-- Task inputs --

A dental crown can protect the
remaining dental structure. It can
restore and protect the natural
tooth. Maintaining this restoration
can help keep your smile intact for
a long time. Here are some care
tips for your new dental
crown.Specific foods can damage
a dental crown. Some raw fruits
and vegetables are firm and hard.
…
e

-- Exercise instructions --
Your task is to transcribe the line containing "can help keep your smile intact for" and every line after it, through the last line of the data, exactly as written and with nothing more.

-- Result of this exercise --
can help keep your smile intact for
a long time. Here are some care
tips for your new dental
crown.Specific foods can damage
a dental crown. Some raw fruits
and vegetables are firm and hard.
…
e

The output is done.